## Exercise goal
Tally the lines below containing the word "left" and give that total alone.

Stored dataset items:

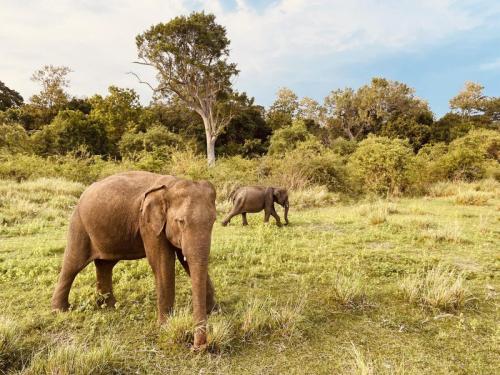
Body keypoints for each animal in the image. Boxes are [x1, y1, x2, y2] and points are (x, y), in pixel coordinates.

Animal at [51, 172, 218, 352]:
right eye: (181, 221)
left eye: (213, 221)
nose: (199, 347)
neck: (172, 184)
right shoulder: (148, 224)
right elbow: (162, 263)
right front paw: (165, 326)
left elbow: (185, 259)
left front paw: (215, 311)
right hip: (79, 224)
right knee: (72, 264)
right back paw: (60, 310)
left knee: (105, 264)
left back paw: (109, 306)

## Reply
5